OLIVEN

Die Olive Olea Europea galt fälschlicherweise seit jeher als eine Kultur mit einem geringen Wasserbedarf, sodass die Bewässerung nur dem Olivenanbau der Tafelolive vorbehalten war. Heute wird fast der gesamte intensive und traditionelle Olivenanbau bewässert, um folgende Resultate zu erlagen:

Die Sorte benötigt eine große Lichteinstrahlung, eine geringe Luftfeuchtigkeit, keine tiefen Temperaturen und mittelschwere, gut entwässerte Böden ohne Wurzelasphyxie. Ihr Wurzelapparat liegt an der Oberfläche, kann jedoch auch Wurzeln entwickeln, die sich beträchtlich vom Stamm entfernen können. Diese Sorte weist morphologische, anatomische und physiologische Eigenschaften auf, durch die sie auch einem Wassermangel widerstehen kann. Durchschnittlich kann davon ausgegangen werden, dass der Tagesverbrauch eines gesunden erwachsenen Olivenbaums zwischen 1.0-1.2 Liter Wasser pro Quadratmeter Blattfläche liegt.

Für die Berechnung der Bewässerungsvolumen, die der Kultur zuzuführen sind, muss ein kc-Wert (Pflanzenkoeffizient) von 0.5 – 0.7 berücksichtigt werden, der in grasbewachsenen Anlagen, die in warmen und trockenen Zonen liegen, auch einen Wert von 1.0 annehmen kann.  Durchschnittlich beträgt der saisonbedingte Wasserverbrauch  etwa 2000 – 2500 mc/Ha/Jahr.

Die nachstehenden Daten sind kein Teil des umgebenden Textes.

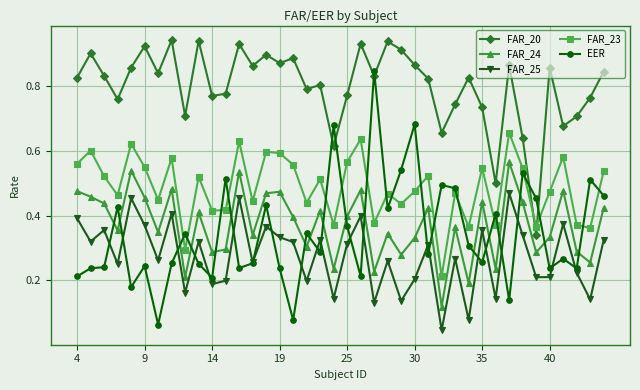

How many lines are shown in the chart?

5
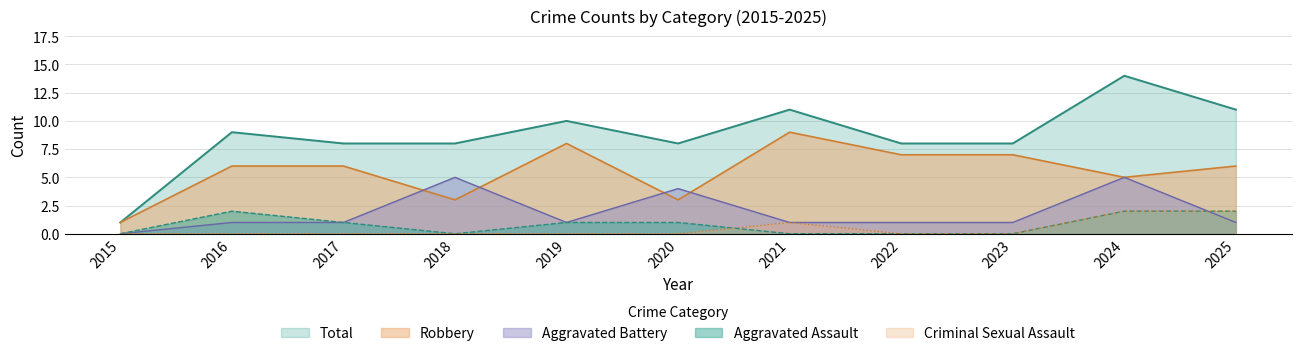

Rank the series at 2020 from lowest to highest value.

Criminal Sexual Assault, Aggravated Assault, Robbery, Aggravated Battery, Total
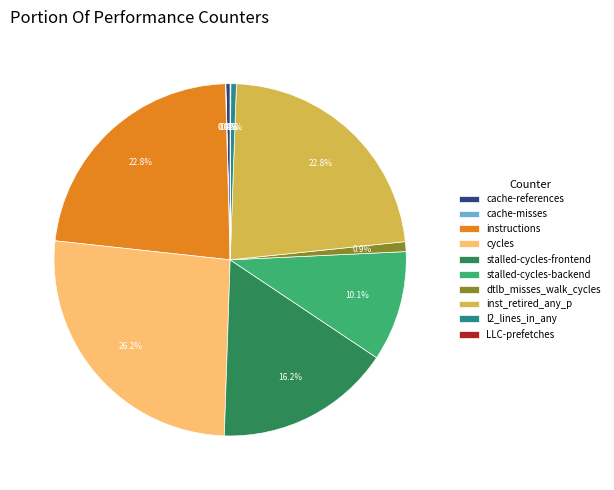

Does stalled-cycles-backend account for over 50% of the chart?

No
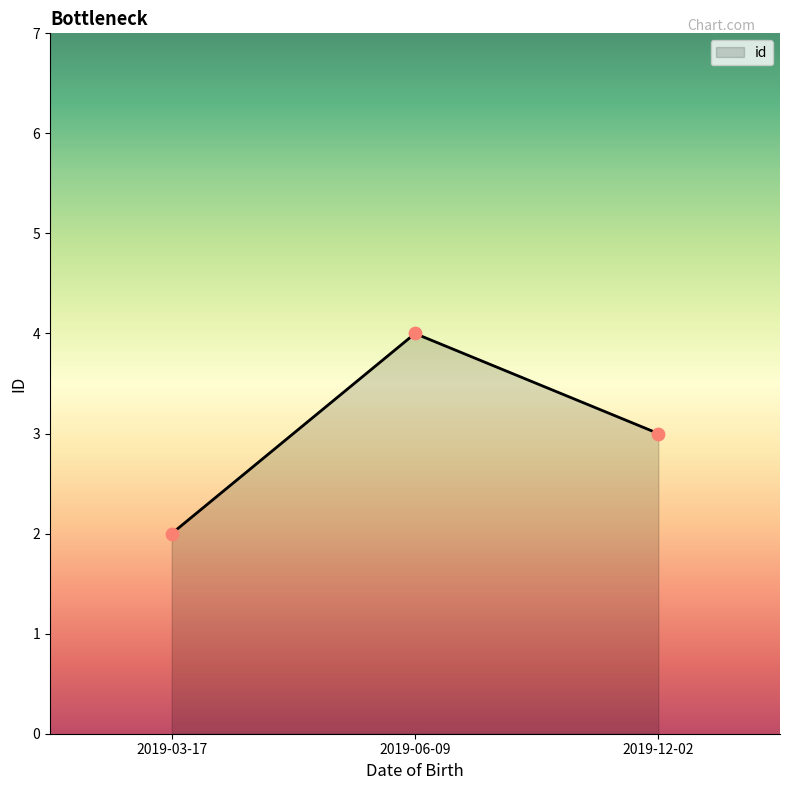

What is the change in value from 2019-03-17 to 2019-06-09?

+2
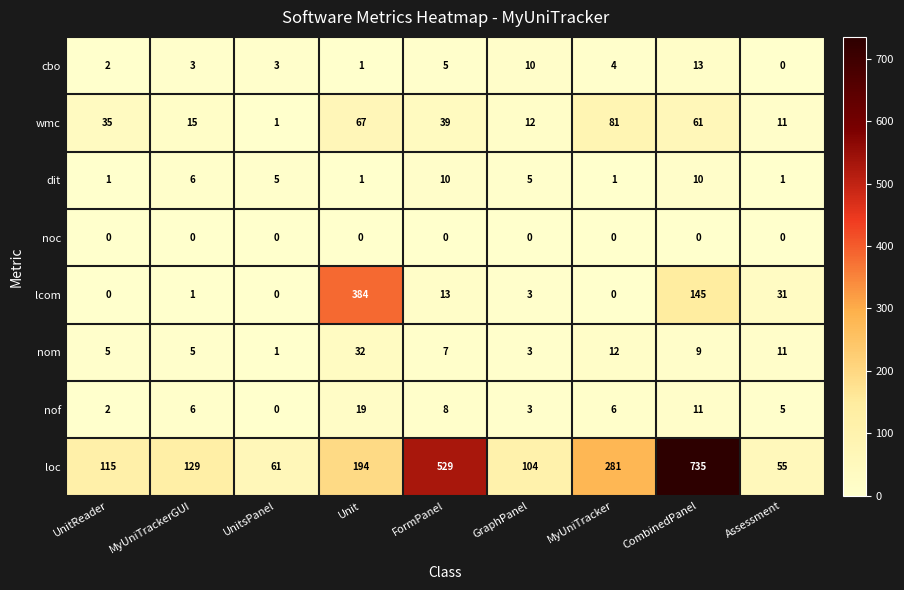

What is the difference between the second highest and minimum values in the cbo series?

10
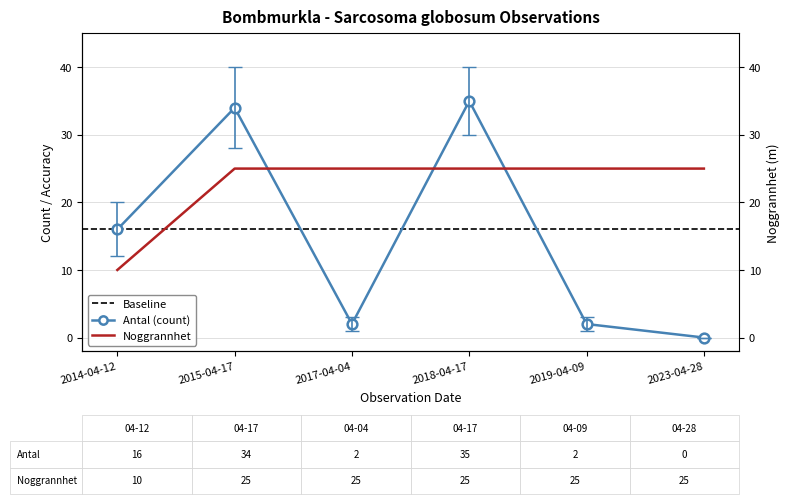

List the series in order of their overall mean, highest first.

Noggrannhet, Antal (count)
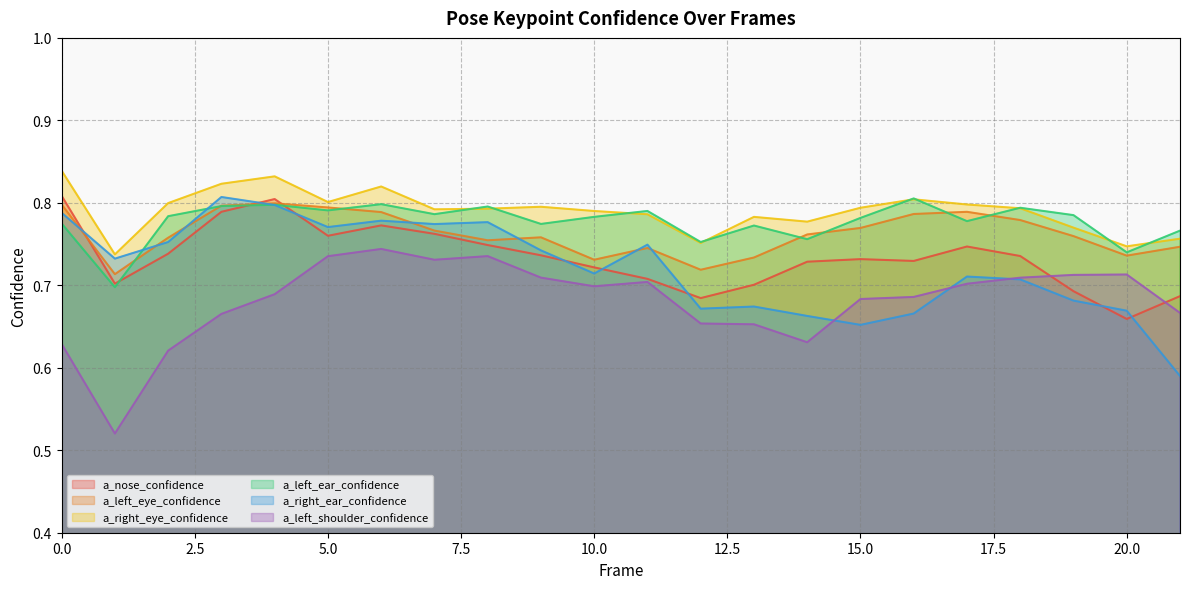

At which category is the sum across all series the highest?

4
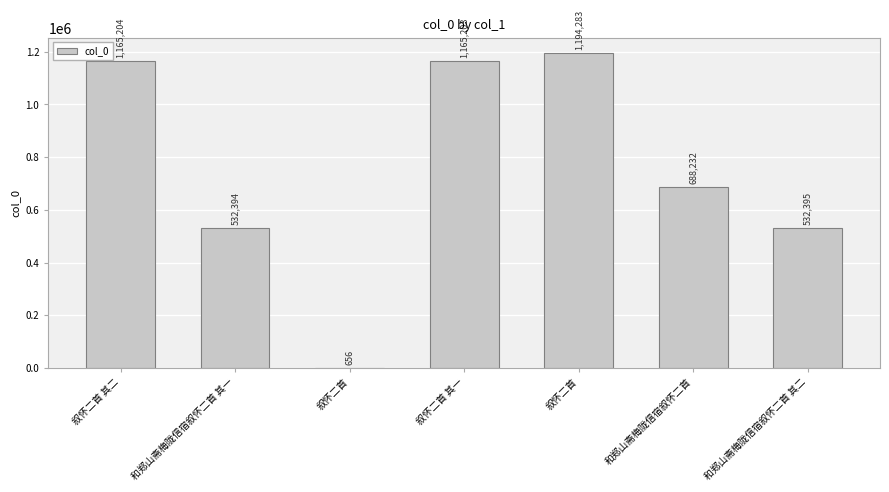

Reading left to right, extract all data points from this chart.

1165204	532394	656	1165203	1194283	688232	532395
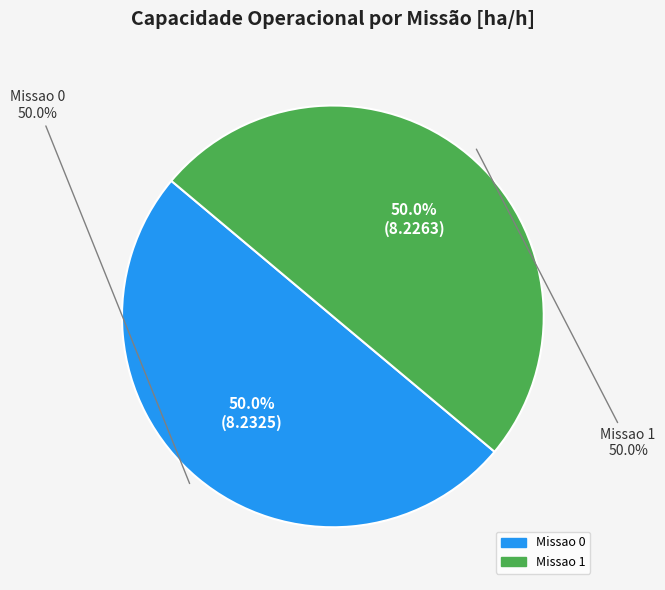

To the nearest percent, what percentage of the pie is Missao 1?

50%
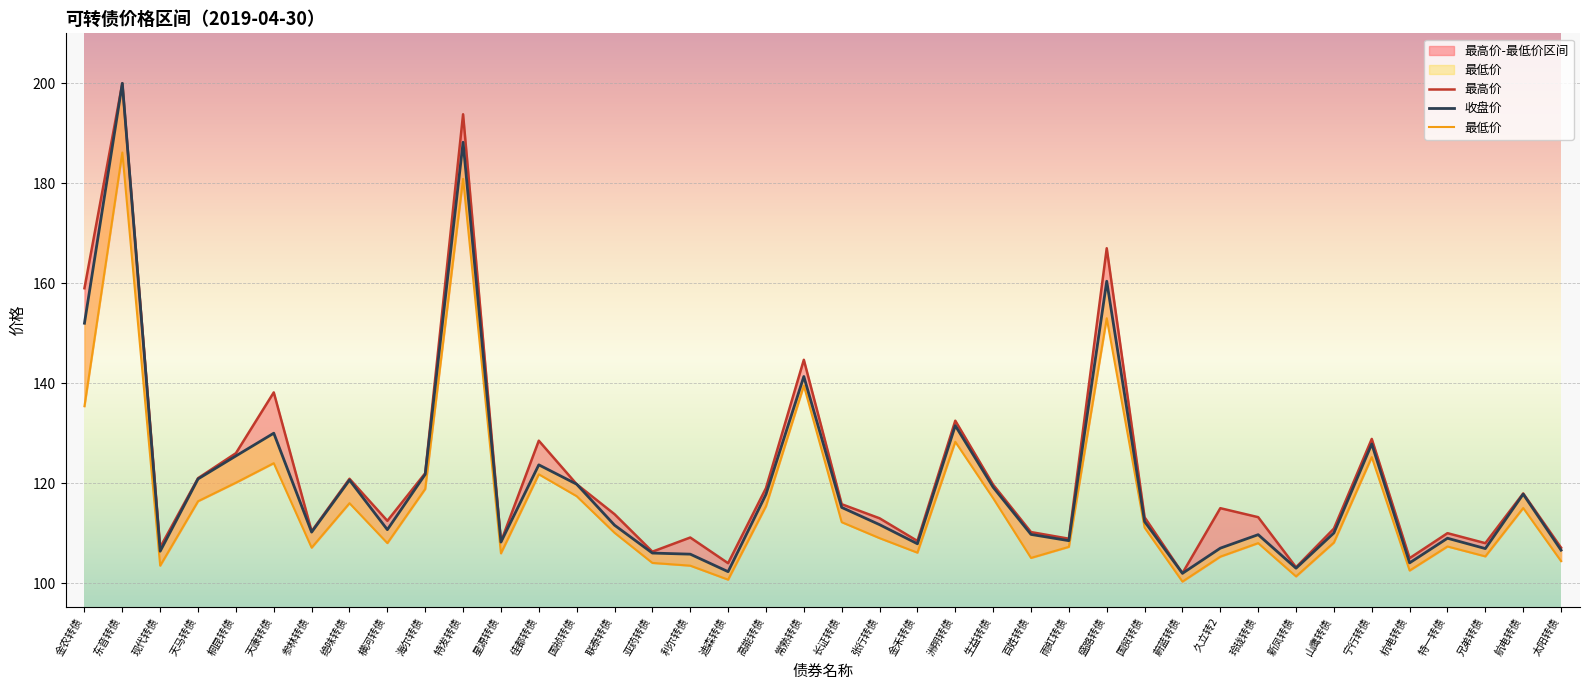

At which label is 最高价 closest to 150?

常熟转债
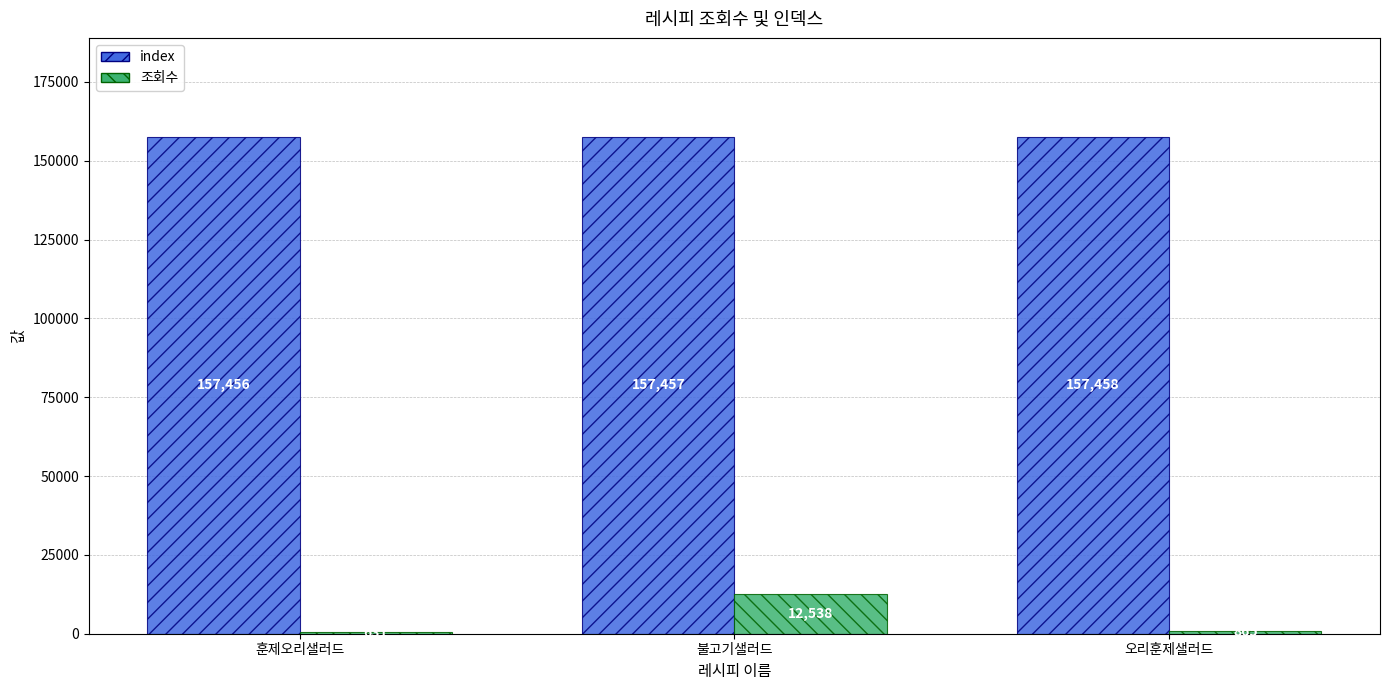

What is the difference between the highest and lowest values at 불고기샐러드?

144919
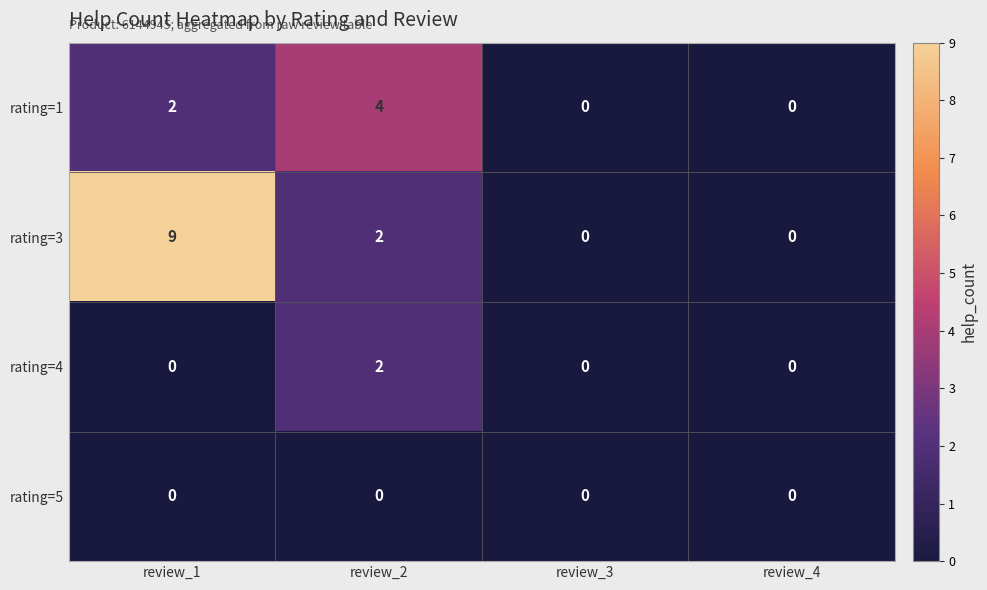

Which series has the widest spread of values?

rating=3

Noch wichtiger wird die Bewässerung in dem modernen, superintensiven Olivenanbau, der 1600 – 1900 Pflanzen pro Hektar vorsieht, was den Wasserbedarf dementsprechend erhöht.

Auch für die Olive ist die Mikrobewässerung vom agronomischen Standpunkt aus die leistungsfähigste und wirtschaftlich günstigste Technik. Der Einsatz der Tropfschläuche Mono®, Tandem®, Junior® und Multibar® gestattet di Abgabe von Wasser und Nährlösung in einer optimalen Position zu den Wurzelapparaten. Der Durchsatz der Tropfschläuche schwankt zwischen 1,6 und 3.8 l/h und wird nach der Anlagenordnung, der Bodentypologie, der Qualität der Wasserressource und der Art des Olivenhains ausgewählt. In den Intensivanlagen mit Anlagenordnungen von 5 x 5 oder 6 x 6 wird es vorgezogen, einen oder zwei Tropfschläuche pro Reihe zu verwenden, mit Tropfern, die in einem Abstand zwischen 60 und 125 cm platziert werden, während bei superintensiven Olivenhainen mit Anlagenordnungen von 3.5 x 1.5 m ein Abstand von 50 cm empfohlen wird, sodass ein durchgehender feuchter Streifen geschaffen und die Entwicklung der Pflanzen mit einem sehr verringerten Wurzelapparat unterstützt wird. In den traditionellen Anlagen  können, um eine Wasserverschwendung zwischen den beiden Pflanzen zu vermeiden, auch Online-Tropfenschläuche wie iDrop® verwendet werden, mit einem Durchsatz von bis zu 8 l/h, die für jeden Baum in einer ausreichenden Zahl platziert werden.

Die Tropfschläuche können auf den Stützreihen oder auch am Boden verlegt werden. Eine Bewässerungspraxis, die sich bei der Bewässerung der Olive immer stärker verbreitet, ist die Untergrundverrieselung, bei der ein oder zwei Tropfschläuche pro Reihe im Boden verlegt werden. Die Vorteile hierfür sind offensichtlich:

Die Tropfschläuche von Irritec für die Untergrundverrieselung haben den Schutz ROOTGUARD® , der die Verteilerventile   vor einem Einwachsen der Wurzeln schützt. Die Installation des Systems erfolgt mechanisch mit vorgesehenen Ausrüstungen, durch die die Arbeit schneller und kostengünstiger wird. Bei traditionellen Olivenhainen beseitigt die Untergrundverrieselung die Kosten für Stützreihen und Verankerungspfähle.